# Rifle river



## Bosco (Mar 24, 2011)

Anybody fishing suckers yet ?


----------



## Robert Holmes (Oct 13, 2008)

The water temperature has to be about 40 degrees it should be close by now.


----------



## cstroh (Jan 3, 2013)

Hear of a few being caught in omer over the last couple days


----------



## Bosco (Mar 24, 2011)

Thanks for the info. Will be down fishing I around Alger end if the month.


----------



## smokey79 (Mar 24, 2014)

Water is going down caught a couple small browns and this 13 incher.


----------



## smokey79 (Mar 24, 2014)




----------



## Fishfighter (Dec 20, 2009)

smokey79 said:


>


nice brown that is one of my favorite colors to throw for browns and bows in there.


----------



## ryanp0000 (Jan 30, 2013)

just pulled the sucker slayer out we'll be in front of russels the 1st through the 3rd


----------



## ryanp0000 (Jan 30, 2013)

last years pic


----------



## fish fanatic jr. (Feb 18, 2004)

Got these today in about 5 hours of fishing this afternoon. Just under the bridge. Blue and green sponge seemed like the best combo for us today.


----------



## ryanp0000 (Jan 30, 2013)

hope there still in there the 1st weekend in april!! the netting trailer is ready to go. SUCKER SLAYERS!!


----------



## TippinBig (Jan 25, 2007)

How high and fast is the river now with all the snow and rain?


----------



## UplandnWaterfowl (Jan 3, 2010)

TippinBig said:


> How high and fast is the river now with all the snow and rain?
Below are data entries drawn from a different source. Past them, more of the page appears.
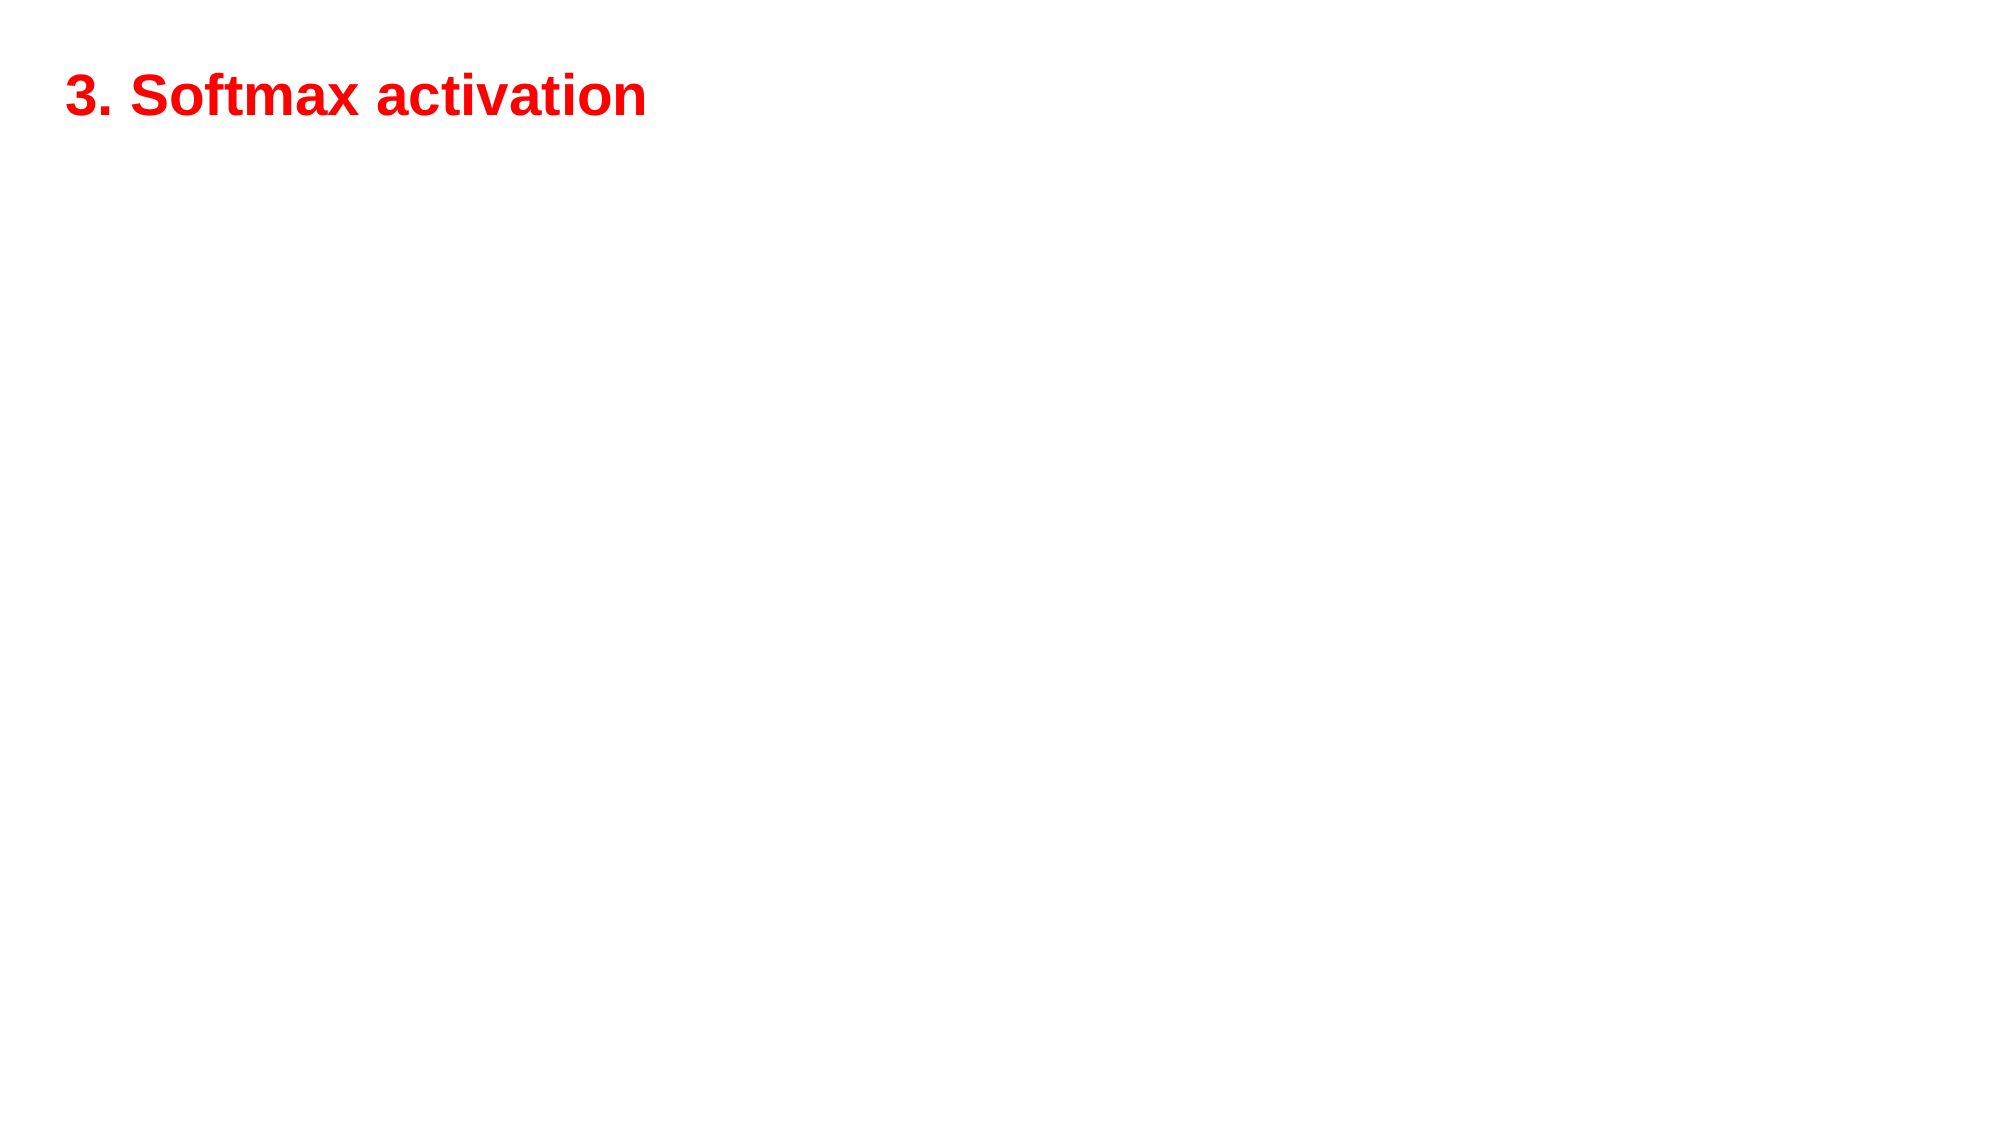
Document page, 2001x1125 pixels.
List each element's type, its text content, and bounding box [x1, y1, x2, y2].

text_box 3. Softmax activation [50, 49, 1051, 135]
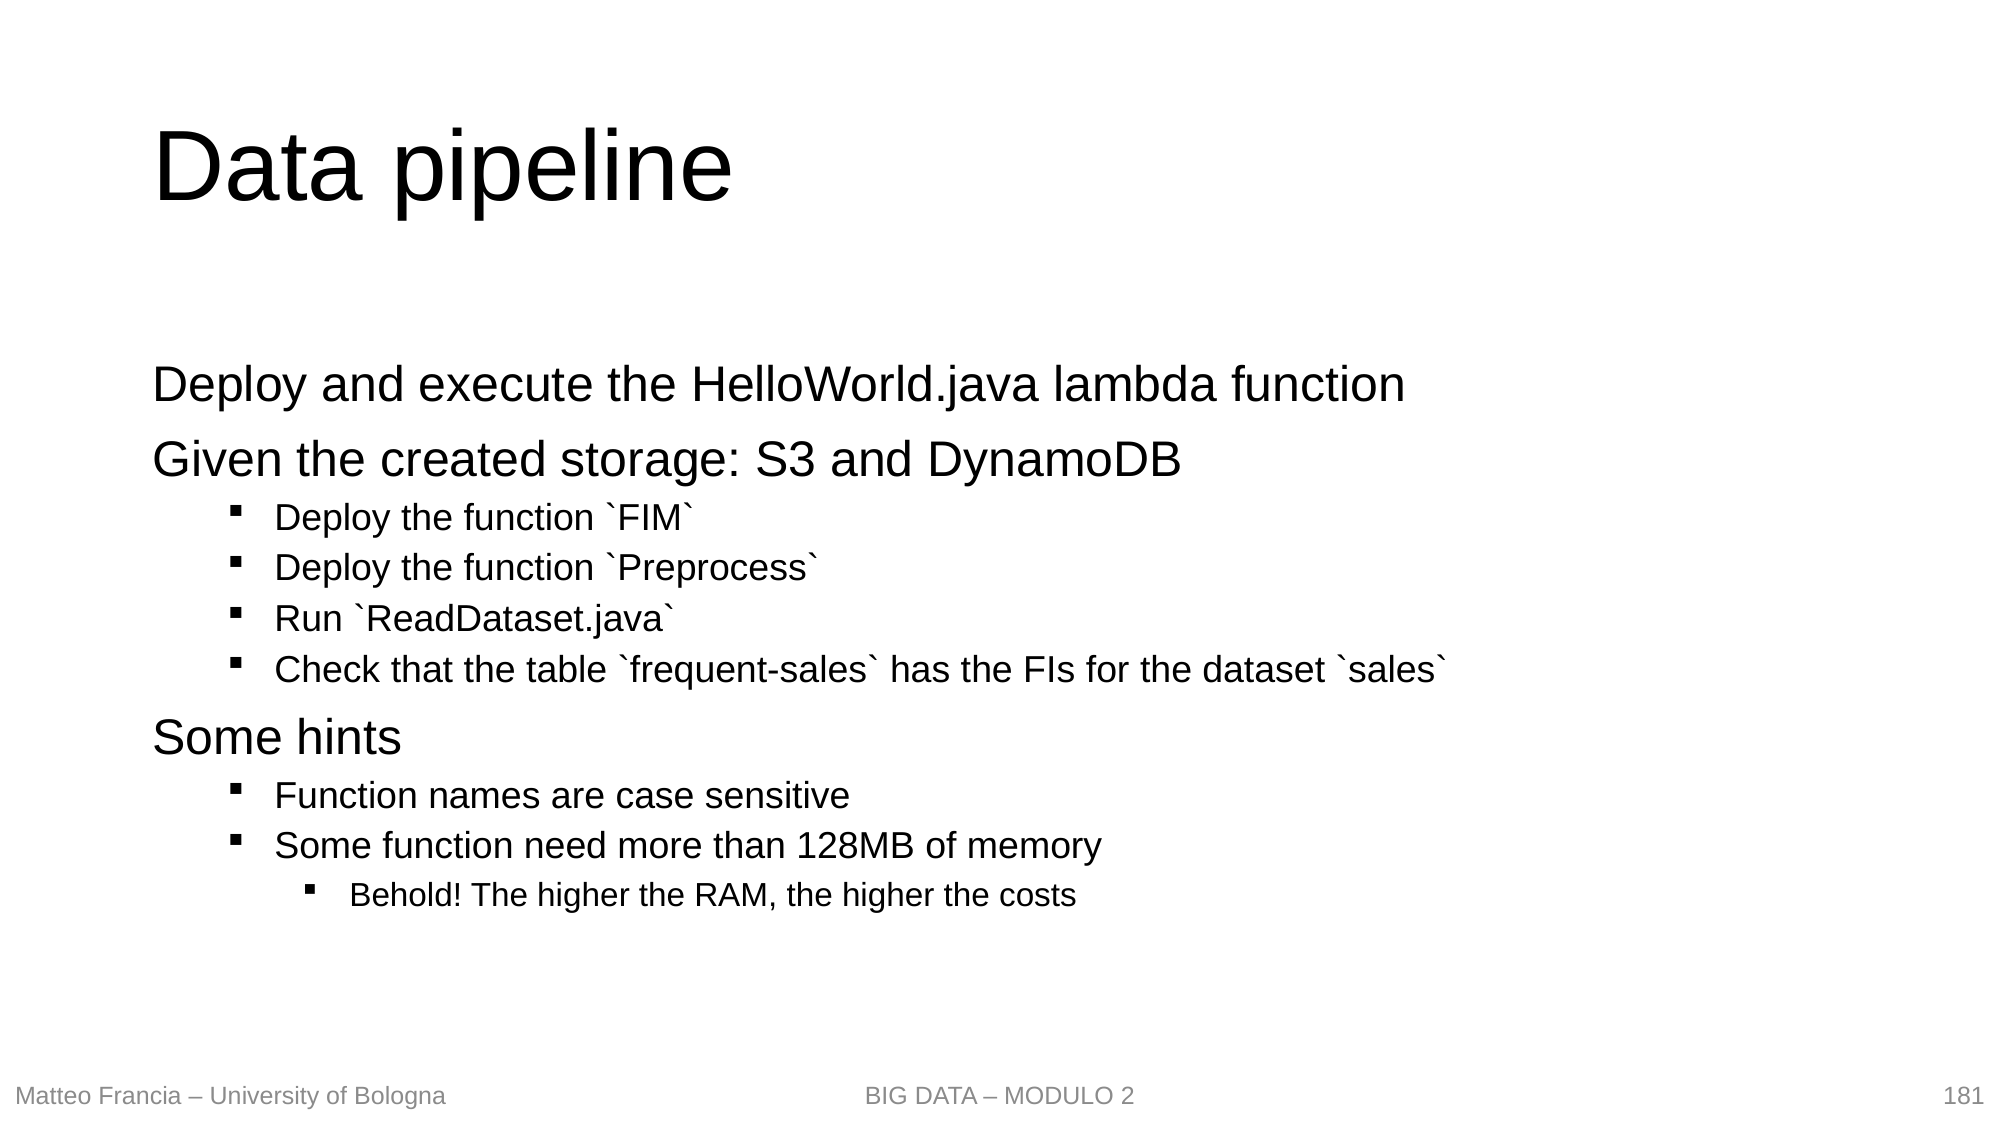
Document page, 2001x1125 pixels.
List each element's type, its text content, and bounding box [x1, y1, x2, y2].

list Deploy and execute the HelloWorld.java lambda function Given the created storage: S3 and DynamoDB Deploy the function `FIM` Deploy the function `Preprocess` Run `ReadDataset.java` Check that the table `frequent-sales` has the FIs for the dataset `sales` Some hints Function names are case sensitive Some function need more than 128MB of memory Behold! The higher the RAM, the higher the costs [137, 278, 1863, 993]
title Data pipeline [137, 59, 1863, 278]
footer Matteo Francia – University of Bologna [0, 1065, 466, 1125]
slide_number 181 [1550, 1065, 2000, 1125]
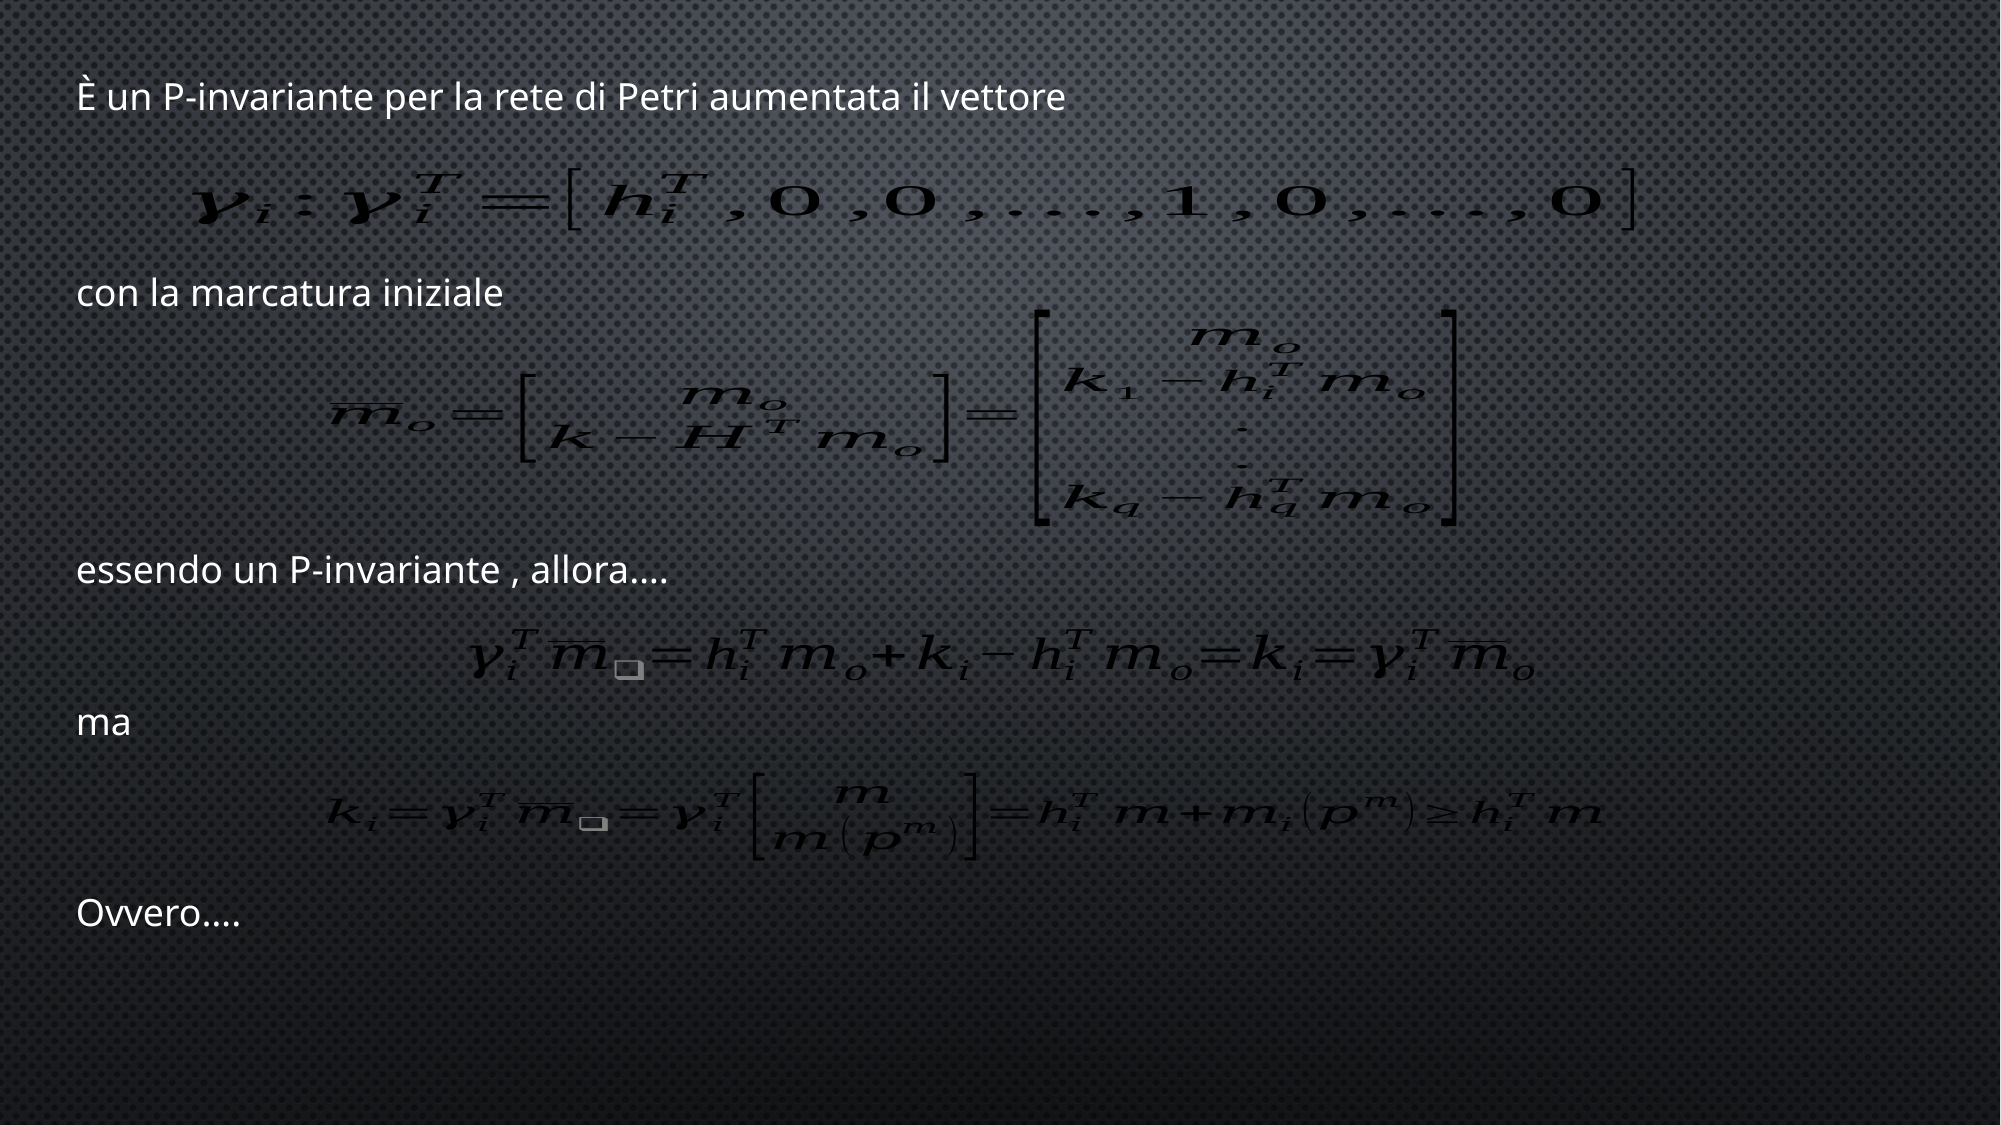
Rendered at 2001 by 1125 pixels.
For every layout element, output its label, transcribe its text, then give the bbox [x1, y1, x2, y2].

text_box Ovvero…. [61, 881, 1729, 942]
text_box con la marcatura iniziale [61, 262, 1828, 322]
text_box È un P-invariante per la rete di Petri aumentata il vettore [61, 65, 1866, 126]
text_box ma [61, 690, 984, 751]
text_box essendo un P-invariante , allora…. [61, 539, 1592, 599]
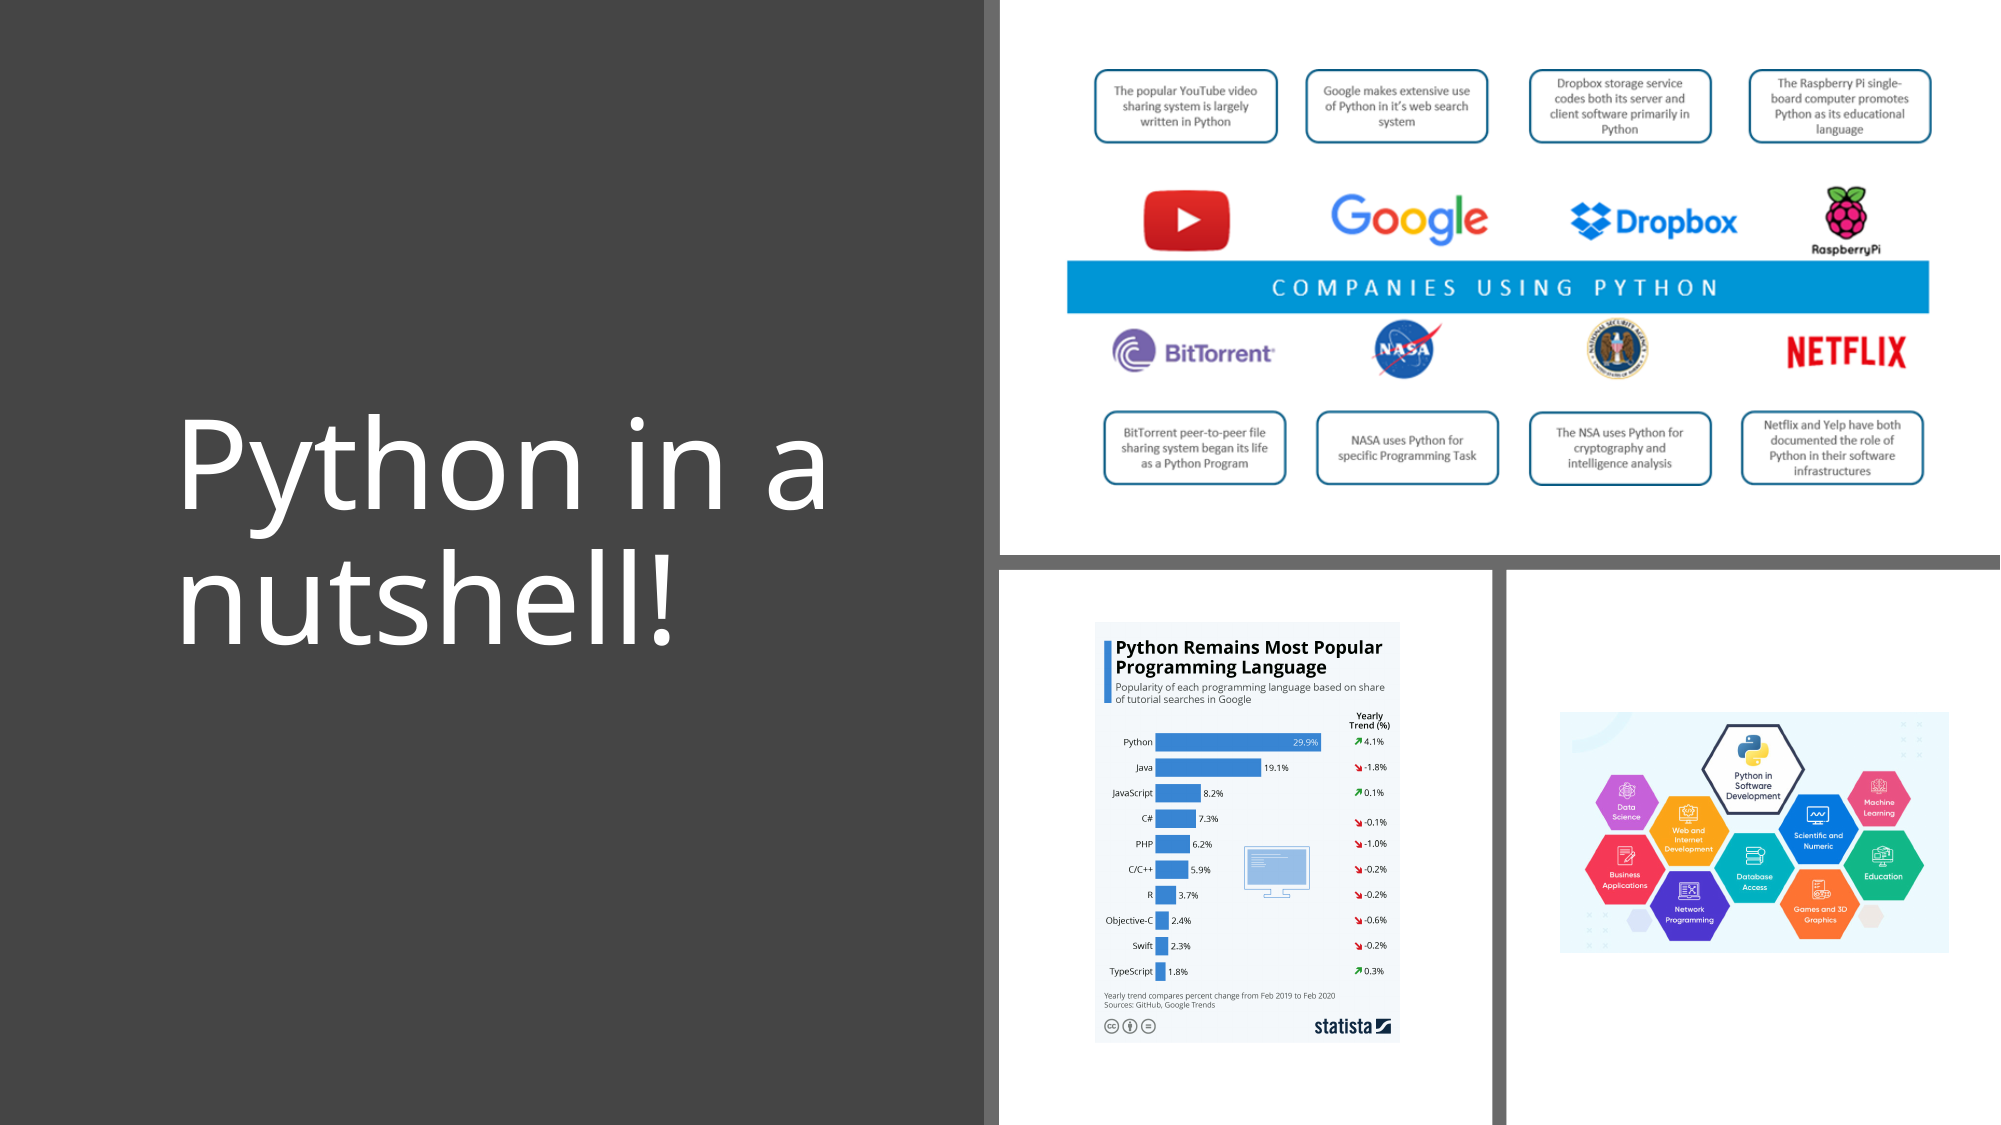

No difference in height from earlier in week, looks to running just a little bit faster, but that is based on my observation (not a gauge). A good web site to use so you don't have to always ask is http://water.weather.gov/ahps2/hydrograph.php?wfo=apx&gage=STRM4

The guage is in Sterling, so what shows on graph will be in Omer in 8-12 hours later.

IMO, this storm should have little effect on the river, most of the frost is out now, we don't have any ice or log jams, mouth is open, so should only see normal increase in height and flow, just like a summer storm, nothing that would mess up fishing.


----------



## TippinBig (Jan 25, 2007)

Thank you for info. It's people like you that make this site worth being on. Your a good man


----------



## Moon dog (Mar 25, 2016)

Any news on steelhead migration yet? Fished last weekend but no luck on big chromers. Did catch a few feisty rainbows though.


----------



## Bosco (Mar 24, 2011)

Any updates on the sucker fishing in Omer over the weekend? Heading down there this Friday. Any updates would be great.


----------



## UplandnWaterfowl (Jan 3, 2010)

Sucker fishing over this past weekend was slow and spotty, we were getting them but nobody that I saw or talked to was hitting them hard. With the real warm weather over the weekend we had 100% melt off of all remaining snow, so the river started raising late yesterday and will hit minor flood stage of 6.5 feet by Tuesday (tomorrow) and back down to 3 feet by this coming weekend. So fishing will be real slow the next 3-4 days. Everyone is hoping this next weekend will be the one; however, we are also getting a cold front coming through at the same time so won't know till we get lines wet again.


----------



## Bosco (Mar 24, 2011)

Thanks for the info.


----------



## Scottygvsu (Apr 19, 2003)

ryanp0000 said:


> hope there still in there the 1st weekend in april!! the netting trailer is ready to go. SUCKER SLAYERS!![/
> 
> Can you post some pics of that beast in action this weekend?


----------



## ryanp0000 (Jan 30, 2013)

sure can


----------